You have to give the government high marks for thoroughness. They tax you when you earn it, when you save it, when you invest it and when you spend it. When you die, they tax what's left over.

Any questions?

Fortunately, you have a legal right to minimize what the government takes.

Only What the Law Demands

As Judge Learned Hand famously wrote, "Any one may so arrange his affairs that his taxes shall be as low as possible; he is not bound to choose that pattern which will best pay the Treasury; there is not even a patriotic duty to increase one's taxes... Over and over again courts have said that there is nothing sinister in so arranging one's affairs as to keep taxes as low as possible. Everybody does so, rich or poor; and all do right, for nobody owes any public duty to pay more than the law demands."

So what steps should you take? Start by tax-managing your portfolio. That means taking these five specific steps:

  1. Outside your retirement accounts, shift all or most of your Treasury and corporate bonds to municipal bonds. They will compound tax-free.

  1. Do your short-term trading in your IRA or other qualified retirement accounts. That way, instead of paying taxes of up to 39.6% on realized gains, your money will grow tax-deferred.

  1. Outside your retirement account, hold your stocks for 12 months or more to qualify for more favorable long-term capital gains tax treatment.

  1. Hold your tax-efficient assets - like individual stocks, ETFs and index funds - in your non-retirement accounts.
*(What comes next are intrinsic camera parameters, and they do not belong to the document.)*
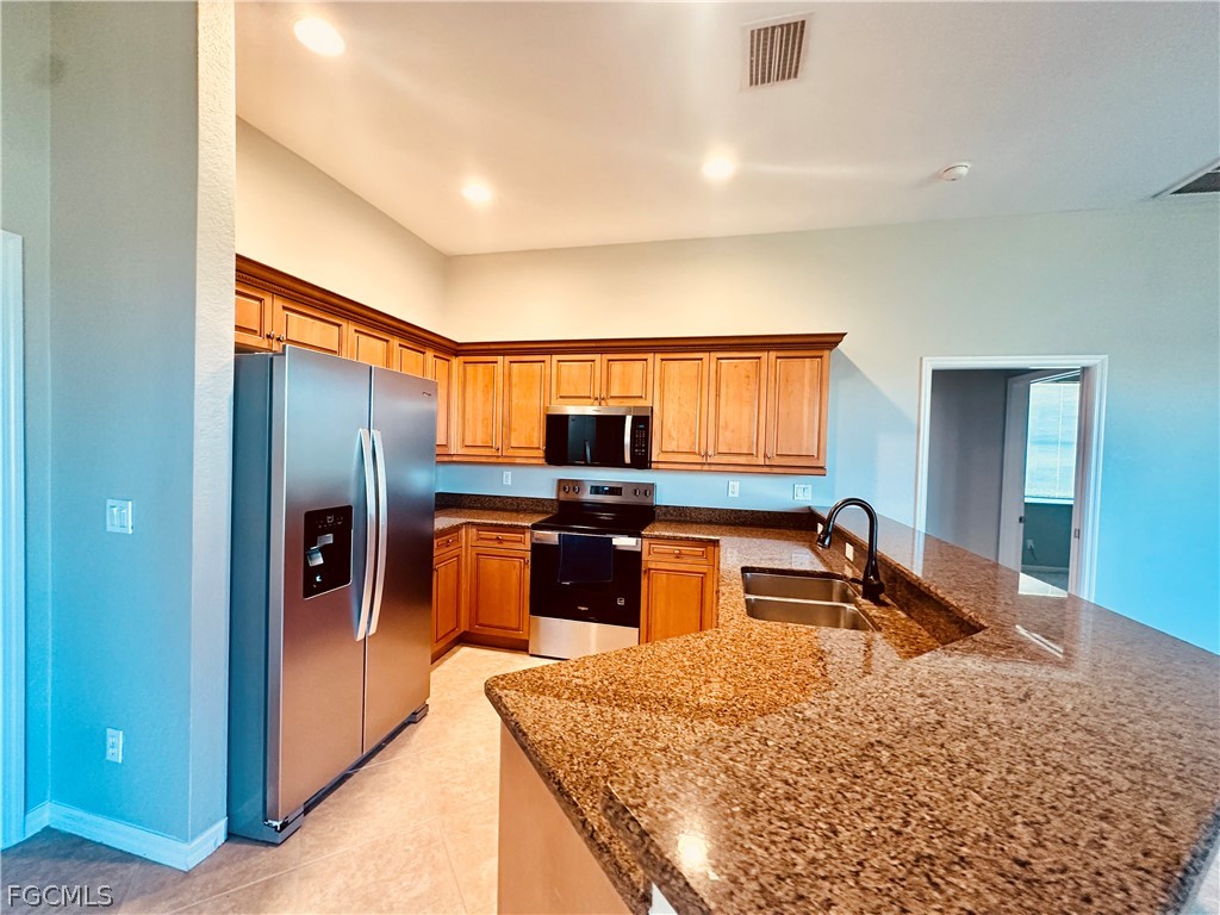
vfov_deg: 85.7
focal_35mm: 14
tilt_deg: +1.7
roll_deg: +0.4
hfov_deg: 102.1
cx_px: 610
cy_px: 458
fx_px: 493
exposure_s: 1/60
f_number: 2.2
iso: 250
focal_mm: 2.22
Hold your tax-inefficient investments - like bonds, real estate investment trusts (REITs) and high dividend paying stocks - in your retirement account. This minimizes the annual tax bite from the IRS.

  1. At the end of each year, take capital losses to offset realized capital gains. (You can buy the same securities back after 30 days.) And when possible, take an additional $3,000 in losses against earned income. Any unused losses can be carried forward for use in future years.

The Oxford Club's Pillar One Advisor Mike Kuschmann suggests another effective tax-saving idea: investing in fine art and giving it to a charity.

The 1995 Tax Act allows you to donate works of art at their fair market value, not at their cost basis. (The IRS requires you to hold these items for one year in order to donate them at their assessed value.) And you don't need a lot of money to get started.

Mike is a former lecturer at the Stanford Business School and President of Fine Arts Limited. (He has also authored two books on investing in art.) For more information, feel free to call him at 800-229-4322 or 407-702-6638. He'll send you a complimentary brochure pack, detailing his services and the tax savings available.

The important thing is to recognize and take advantage of the incentives built into the tax code. The savings can be substantial.

Remember, it's not how much you make. It's how much you keep.